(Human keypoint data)
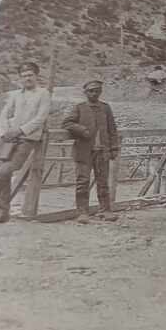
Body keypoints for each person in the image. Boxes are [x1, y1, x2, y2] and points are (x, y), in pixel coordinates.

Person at [0, 62, 51, 224]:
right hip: (8, 139)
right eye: (23, 76)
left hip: (27, 138)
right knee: (4, 175)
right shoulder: (16, 95)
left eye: (30, 75)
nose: (27, 78)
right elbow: (4, 114)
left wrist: (21, 130)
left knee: (6, 170)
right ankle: (3, 212)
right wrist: (4, 133)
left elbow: (41, 118)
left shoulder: (43, 94)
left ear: (36, 76)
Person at [62, 80, 121, 224]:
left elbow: (112, 130)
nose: (94, 93)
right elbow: (67, 123)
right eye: (91, 91)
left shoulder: (106, 108)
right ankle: (82, 212)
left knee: (103, 182)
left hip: (102, 151)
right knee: (83, 181)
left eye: (97, 91)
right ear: (86, 92)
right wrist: (82, 130)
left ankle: (105, 210)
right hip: (84, 152)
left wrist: (114, 148)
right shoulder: (79, 107)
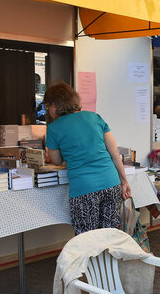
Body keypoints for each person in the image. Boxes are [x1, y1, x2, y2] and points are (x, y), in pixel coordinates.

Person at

▸ Exercise brief
Starting with the line that contains "left elbow: (112, 130)", print every remaining line of the records above, exactly as it stands. Do not print the pictures.

▸ Reply
left elbow: (112, 130)
nose: (94, 93)
right elbow: (67, 123)
right eye: (91, 91)
left shoulder: (106, 108)
right ankle: (82, 212)
left knee: (103, 182)
left hip: (102, 151)
right knee: (83, 181)
left eye: (97, 91)
right ear: (86, 92)
right wrist: (82, 130)
left ankle: (105, 210)
right hip: (84, 152)
left wrist: (114, 148)
right shoulder: (79, 107)
Body keypoints for each person in the image. Boxes are [x1, y1, x2, y2] and points are (x, y), in pixel coordinates.

Person at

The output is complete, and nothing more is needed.